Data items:
- - - - -

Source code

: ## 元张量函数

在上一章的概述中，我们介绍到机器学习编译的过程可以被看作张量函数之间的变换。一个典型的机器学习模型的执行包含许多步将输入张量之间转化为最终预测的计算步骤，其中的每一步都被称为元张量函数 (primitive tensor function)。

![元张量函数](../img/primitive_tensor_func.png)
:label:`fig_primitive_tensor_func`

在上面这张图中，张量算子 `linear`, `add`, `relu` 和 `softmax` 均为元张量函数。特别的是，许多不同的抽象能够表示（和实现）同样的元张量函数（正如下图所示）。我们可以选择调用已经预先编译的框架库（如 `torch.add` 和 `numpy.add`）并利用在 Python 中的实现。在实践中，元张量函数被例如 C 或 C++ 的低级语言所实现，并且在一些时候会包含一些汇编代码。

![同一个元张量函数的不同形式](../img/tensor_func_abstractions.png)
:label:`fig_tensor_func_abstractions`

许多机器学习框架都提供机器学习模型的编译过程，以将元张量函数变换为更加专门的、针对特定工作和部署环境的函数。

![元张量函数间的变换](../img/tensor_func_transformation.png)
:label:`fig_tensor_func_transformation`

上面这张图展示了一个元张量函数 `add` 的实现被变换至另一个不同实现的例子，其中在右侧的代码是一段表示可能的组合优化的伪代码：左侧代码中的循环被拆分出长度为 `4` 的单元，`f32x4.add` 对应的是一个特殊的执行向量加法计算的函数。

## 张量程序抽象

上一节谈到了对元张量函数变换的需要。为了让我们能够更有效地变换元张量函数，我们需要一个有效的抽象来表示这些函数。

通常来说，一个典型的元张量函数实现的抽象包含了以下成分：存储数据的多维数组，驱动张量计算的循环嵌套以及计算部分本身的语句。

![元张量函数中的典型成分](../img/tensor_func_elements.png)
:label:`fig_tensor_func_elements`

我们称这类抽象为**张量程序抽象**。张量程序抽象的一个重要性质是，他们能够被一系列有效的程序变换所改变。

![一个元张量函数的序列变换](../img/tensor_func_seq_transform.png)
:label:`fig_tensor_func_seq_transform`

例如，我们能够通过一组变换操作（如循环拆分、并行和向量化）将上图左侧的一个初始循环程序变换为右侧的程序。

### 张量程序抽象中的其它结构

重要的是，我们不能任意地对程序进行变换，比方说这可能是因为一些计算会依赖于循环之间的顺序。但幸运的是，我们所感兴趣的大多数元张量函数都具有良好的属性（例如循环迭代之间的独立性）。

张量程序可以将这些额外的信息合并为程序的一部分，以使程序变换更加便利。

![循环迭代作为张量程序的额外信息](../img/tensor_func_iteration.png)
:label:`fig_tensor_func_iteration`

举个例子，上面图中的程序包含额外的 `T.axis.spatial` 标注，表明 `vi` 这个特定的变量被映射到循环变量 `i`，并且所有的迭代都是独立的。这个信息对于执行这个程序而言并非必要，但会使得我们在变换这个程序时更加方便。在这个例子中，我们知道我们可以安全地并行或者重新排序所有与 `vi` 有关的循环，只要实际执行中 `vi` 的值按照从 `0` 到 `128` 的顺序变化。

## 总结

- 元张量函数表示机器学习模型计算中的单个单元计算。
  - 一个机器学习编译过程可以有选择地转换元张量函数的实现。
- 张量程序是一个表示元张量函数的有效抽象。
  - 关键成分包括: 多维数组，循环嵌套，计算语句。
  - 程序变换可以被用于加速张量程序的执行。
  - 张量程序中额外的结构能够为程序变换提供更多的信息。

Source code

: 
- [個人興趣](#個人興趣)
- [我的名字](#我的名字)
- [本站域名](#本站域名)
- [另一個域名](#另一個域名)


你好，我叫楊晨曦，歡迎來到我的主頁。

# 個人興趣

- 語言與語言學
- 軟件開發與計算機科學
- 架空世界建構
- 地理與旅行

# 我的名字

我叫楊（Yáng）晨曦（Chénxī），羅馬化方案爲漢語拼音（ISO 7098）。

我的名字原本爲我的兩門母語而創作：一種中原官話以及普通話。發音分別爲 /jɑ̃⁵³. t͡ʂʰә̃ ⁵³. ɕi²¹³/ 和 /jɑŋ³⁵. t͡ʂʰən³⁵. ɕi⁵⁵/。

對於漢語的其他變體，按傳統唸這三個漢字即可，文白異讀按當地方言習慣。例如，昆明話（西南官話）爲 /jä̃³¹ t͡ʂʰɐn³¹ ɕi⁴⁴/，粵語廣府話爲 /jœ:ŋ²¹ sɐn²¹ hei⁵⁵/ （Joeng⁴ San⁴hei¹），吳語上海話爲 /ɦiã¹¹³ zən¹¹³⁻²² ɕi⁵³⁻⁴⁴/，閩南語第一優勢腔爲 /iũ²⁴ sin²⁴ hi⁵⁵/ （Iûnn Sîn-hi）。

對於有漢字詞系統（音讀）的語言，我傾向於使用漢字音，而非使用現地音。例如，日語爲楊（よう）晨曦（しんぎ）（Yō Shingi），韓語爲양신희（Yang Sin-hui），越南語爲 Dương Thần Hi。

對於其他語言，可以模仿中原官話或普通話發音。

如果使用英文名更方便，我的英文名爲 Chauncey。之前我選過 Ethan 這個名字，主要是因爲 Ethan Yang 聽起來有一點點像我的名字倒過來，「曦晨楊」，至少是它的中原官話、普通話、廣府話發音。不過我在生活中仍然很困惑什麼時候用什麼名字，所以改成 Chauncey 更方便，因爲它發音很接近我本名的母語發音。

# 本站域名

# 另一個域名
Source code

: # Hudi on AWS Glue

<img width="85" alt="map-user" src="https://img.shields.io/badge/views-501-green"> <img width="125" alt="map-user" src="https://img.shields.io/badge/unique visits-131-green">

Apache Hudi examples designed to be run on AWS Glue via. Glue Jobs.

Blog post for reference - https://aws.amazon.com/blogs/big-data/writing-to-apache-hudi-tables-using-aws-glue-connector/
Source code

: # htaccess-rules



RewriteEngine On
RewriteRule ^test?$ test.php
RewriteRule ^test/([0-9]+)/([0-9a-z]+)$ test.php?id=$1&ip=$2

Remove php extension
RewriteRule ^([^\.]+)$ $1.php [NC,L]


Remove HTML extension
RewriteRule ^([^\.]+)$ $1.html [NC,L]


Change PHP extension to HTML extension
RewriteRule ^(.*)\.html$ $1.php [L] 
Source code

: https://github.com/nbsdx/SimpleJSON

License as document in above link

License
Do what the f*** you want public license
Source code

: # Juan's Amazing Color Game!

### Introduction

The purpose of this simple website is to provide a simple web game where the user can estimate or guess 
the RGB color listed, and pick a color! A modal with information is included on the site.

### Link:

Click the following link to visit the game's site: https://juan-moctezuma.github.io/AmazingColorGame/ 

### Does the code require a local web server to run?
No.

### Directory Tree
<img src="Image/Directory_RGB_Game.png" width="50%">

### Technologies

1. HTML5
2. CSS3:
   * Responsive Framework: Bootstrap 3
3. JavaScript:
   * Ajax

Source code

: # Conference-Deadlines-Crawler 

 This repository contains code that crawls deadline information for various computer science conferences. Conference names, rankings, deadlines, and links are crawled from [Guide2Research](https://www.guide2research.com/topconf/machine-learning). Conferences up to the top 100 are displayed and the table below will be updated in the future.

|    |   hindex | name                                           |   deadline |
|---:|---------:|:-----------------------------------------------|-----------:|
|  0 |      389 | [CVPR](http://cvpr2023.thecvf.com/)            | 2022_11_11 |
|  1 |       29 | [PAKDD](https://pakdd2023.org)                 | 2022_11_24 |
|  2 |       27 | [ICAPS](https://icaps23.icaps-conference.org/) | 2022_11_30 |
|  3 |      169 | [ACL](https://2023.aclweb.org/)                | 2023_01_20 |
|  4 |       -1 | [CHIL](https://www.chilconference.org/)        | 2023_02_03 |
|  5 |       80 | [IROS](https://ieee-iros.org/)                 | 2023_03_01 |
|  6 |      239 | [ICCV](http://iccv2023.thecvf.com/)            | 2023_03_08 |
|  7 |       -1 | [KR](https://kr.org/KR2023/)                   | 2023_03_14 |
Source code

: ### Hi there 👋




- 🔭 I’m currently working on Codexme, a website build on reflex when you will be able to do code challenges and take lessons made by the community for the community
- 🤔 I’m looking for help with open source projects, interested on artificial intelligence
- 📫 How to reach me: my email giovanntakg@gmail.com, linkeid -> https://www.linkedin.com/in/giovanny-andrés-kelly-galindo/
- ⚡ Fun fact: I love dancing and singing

- - - - -

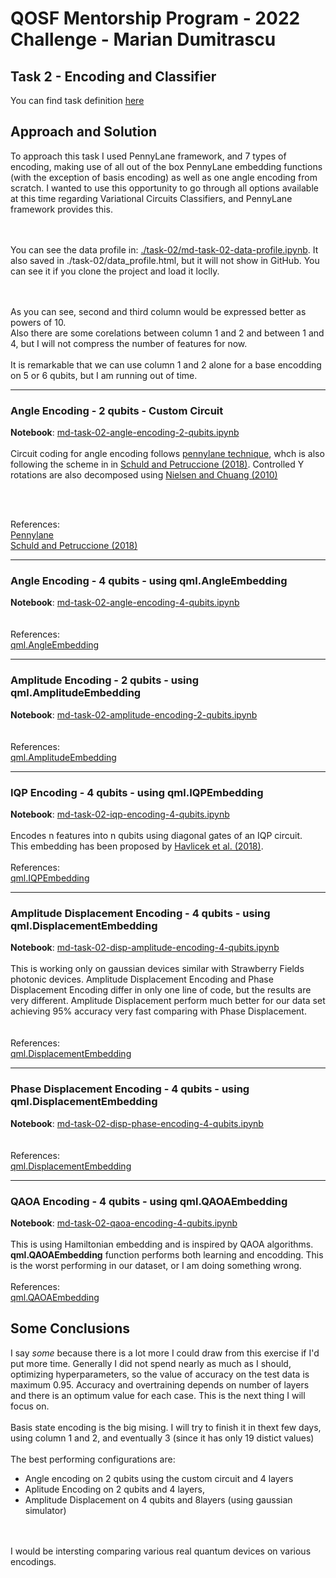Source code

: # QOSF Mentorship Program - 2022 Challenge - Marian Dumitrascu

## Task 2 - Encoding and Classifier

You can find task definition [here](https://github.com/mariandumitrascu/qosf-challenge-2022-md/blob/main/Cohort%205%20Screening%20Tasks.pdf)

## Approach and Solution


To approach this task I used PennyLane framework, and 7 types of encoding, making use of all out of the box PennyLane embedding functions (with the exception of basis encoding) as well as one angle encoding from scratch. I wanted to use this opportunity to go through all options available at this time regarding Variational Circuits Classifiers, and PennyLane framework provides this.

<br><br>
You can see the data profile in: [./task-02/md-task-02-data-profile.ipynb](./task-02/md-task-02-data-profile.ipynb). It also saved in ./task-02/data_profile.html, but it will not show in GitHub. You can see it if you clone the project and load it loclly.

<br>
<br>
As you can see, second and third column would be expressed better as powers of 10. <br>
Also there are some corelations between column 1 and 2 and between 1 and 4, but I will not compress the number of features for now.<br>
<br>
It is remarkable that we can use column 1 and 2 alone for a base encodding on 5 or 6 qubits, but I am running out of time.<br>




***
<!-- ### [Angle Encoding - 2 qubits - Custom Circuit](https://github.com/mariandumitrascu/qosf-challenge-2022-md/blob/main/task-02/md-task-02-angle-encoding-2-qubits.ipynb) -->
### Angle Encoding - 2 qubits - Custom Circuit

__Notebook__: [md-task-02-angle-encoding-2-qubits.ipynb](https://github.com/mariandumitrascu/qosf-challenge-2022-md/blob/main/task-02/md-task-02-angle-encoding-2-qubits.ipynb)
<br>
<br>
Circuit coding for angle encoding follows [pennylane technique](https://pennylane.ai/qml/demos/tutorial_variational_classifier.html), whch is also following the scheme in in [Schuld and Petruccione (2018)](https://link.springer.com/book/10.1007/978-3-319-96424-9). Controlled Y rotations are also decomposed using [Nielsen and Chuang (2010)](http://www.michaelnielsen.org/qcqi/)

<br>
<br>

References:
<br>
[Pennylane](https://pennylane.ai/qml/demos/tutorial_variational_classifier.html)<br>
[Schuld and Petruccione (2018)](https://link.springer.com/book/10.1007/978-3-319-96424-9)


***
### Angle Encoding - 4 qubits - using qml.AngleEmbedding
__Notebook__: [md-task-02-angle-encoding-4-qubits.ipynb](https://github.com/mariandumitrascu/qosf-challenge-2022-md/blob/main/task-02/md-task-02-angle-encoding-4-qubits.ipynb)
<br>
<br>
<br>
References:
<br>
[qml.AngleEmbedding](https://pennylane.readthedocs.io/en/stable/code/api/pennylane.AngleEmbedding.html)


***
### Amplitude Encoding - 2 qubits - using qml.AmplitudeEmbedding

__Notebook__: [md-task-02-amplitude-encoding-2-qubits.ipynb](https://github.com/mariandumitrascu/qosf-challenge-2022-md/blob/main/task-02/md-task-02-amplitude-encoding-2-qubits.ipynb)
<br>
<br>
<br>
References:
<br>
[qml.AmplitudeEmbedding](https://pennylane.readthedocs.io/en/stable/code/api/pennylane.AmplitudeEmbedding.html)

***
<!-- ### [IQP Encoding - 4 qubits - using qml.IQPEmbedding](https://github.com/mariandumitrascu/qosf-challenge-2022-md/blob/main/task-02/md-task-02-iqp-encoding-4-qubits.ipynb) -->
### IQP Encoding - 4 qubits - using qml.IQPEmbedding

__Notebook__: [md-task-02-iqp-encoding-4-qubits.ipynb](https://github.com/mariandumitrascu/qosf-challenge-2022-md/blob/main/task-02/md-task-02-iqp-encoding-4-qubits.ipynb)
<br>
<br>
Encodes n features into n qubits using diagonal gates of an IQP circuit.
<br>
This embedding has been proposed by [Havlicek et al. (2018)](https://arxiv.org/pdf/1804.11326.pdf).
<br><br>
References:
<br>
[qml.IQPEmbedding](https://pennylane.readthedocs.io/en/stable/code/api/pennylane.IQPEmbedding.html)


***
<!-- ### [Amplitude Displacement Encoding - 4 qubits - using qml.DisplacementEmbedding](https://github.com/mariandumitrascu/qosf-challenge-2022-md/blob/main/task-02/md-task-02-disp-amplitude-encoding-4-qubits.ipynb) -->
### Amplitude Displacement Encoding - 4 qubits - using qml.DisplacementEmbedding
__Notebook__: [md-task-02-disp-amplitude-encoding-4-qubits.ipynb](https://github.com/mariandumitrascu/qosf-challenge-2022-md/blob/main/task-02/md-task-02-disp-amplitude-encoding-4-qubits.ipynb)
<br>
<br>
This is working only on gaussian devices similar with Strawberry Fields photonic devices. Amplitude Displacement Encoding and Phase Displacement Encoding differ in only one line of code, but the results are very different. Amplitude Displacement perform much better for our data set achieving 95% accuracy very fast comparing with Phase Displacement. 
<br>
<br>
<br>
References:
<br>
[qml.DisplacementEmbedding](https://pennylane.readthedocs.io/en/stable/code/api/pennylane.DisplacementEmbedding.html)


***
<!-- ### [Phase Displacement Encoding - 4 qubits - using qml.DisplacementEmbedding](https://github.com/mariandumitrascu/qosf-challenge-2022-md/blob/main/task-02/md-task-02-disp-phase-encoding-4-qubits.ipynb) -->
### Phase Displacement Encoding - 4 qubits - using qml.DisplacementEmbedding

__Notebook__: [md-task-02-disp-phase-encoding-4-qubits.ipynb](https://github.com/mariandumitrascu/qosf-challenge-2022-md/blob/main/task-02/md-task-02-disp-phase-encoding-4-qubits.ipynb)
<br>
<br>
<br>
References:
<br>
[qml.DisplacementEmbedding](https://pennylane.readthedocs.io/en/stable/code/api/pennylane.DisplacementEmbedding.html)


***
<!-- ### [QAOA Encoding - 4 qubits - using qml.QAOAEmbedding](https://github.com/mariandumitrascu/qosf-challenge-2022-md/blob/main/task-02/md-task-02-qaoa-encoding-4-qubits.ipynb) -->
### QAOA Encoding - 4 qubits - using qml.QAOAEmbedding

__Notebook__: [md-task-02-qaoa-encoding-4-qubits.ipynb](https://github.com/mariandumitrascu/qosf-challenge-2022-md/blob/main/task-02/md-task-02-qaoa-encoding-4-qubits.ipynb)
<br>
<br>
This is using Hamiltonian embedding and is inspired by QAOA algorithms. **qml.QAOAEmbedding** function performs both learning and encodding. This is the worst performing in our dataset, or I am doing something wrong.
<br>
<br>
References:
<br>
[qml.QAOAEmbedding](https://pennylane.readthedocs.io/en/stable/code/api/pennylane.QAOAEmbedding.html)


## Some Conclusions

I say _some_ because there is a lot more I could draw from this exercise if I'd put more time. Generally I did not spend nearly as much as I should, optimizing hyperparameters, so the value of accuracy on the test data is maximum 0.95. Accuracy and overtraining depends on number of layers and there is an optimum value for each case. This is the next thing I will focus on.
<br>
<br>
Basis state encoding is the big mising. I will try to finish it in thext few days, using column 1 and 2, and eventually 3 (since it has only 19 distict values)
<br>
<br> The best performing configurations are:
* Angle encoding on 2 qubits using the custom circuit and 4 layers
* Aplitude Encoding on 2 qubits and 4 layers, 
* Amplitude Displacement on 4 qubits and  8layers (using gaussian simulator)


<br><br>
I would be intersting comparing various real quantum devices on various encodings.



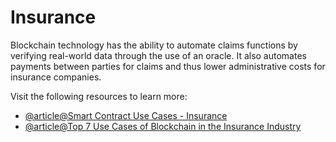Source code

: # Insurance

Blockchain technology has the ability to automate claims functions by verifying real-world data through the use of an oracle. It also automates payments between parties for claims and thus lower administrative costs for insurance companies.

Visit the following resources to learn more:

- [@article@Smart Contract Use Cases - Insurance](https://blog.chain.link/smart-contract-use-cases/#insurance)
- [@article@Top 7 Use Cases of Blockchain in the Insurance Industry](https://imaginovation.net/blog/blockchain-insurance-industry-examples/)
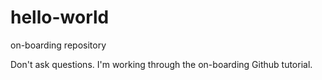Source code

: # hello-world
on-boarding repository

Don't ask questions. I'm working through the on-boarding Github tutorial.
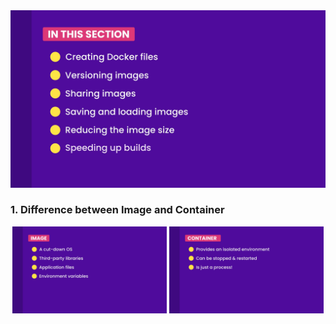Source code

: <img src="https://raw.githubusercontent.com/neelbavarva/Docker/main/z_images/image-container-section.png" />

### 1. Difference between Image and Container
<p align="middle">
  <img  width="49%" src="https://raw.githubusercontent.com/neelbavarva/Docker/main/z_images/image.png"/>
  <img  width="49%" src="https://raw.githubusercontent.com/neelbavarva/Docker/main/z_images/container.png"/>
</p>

- - - - -

** Your objective **
Write the number of lines in the data above that contain "Blockchain", adding no other words.

** Solution below **
2